Search code examples
apache-sparkapache-zeppelin

How Apache Zeppelin computes Spark job progress bar?


When starting spark job from Apache Zeppelin notebook interface it shows you a progress bar of job execution. But what does this progress actually mean? Sometimes it shrinks or expands. Is it a progress of current stage or a whole job?


Solution

  • In the web interface, the progress bar is showing the value returned by the getProgress function (not implemented for every interpeters, such as python).

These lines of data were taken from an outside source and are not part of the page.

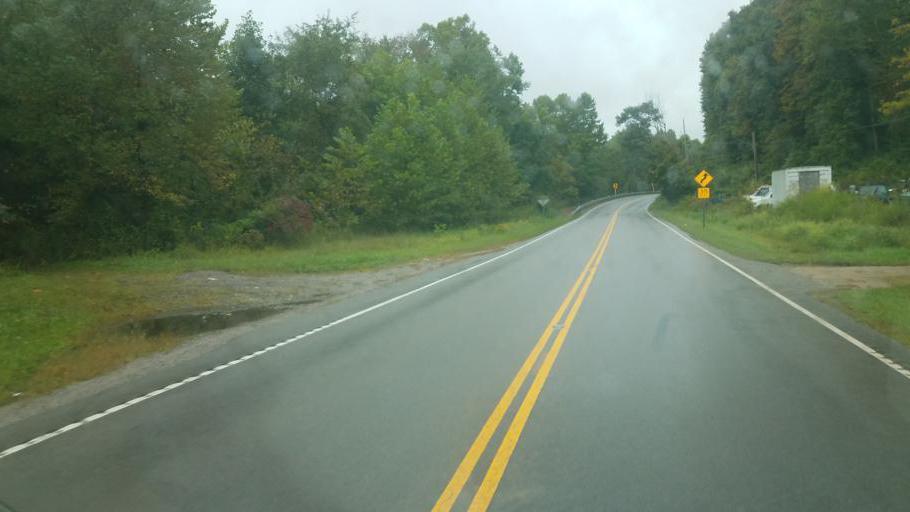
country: US
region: Ohio
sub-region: Jackson County
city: Oak Hill
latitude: 38.8256
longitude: -82.6627
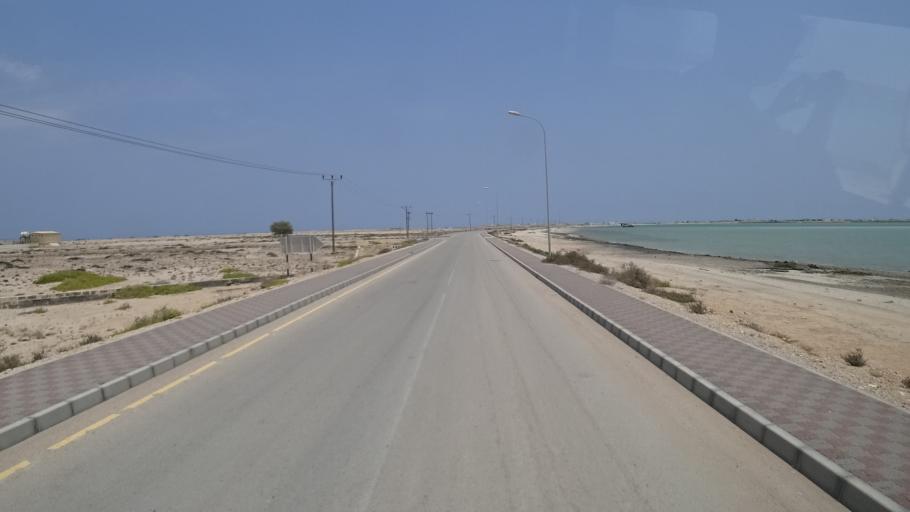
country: OM
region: Ash Sharqiyah
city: Sur
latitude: 22.5279
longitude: 59.7654
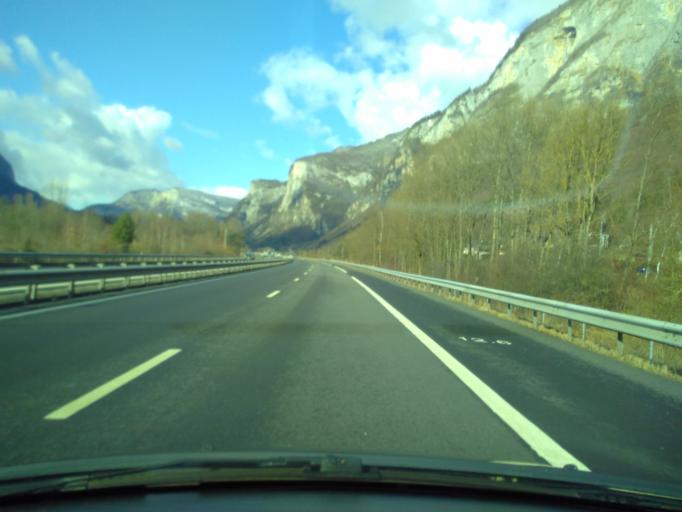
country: FR
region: Rhone-Alpes
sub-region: Departement de la Haute-Savoie
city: Magland
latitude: 45.9907
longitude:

    This function returns a percentage.

    When using the Spark interpreter, the value seems to be the percentage of tasks done (Calling the following progress function from JobProgressUtil) :

    def progress(sc: SparkContext, jobGroup : String):Int = {
        val jobIds = sc.statusTracker.getJobIdsForGroup(jobGroup)
        val jobs = jobIds.flatMap { id => sc.statusTracker.getJobInfo(id) }
        val stages = jobs.flatMap { job =>
          job.stageIds().flatMap(sc.statusTracker.getStageInfo)
        }
    
        val taskCount = stages.map(_.numTasks).sum
        val completedTaskCount = stages.map(_.numCompletedTasks).sum
        if (taskCount == 0) {
          0
        } else {
          (100 * completedTaskCount.toDouble / taskCount).toInt
        }
    }
    

    Meanwhile, I could not find it specified in the Zeppelin documentation.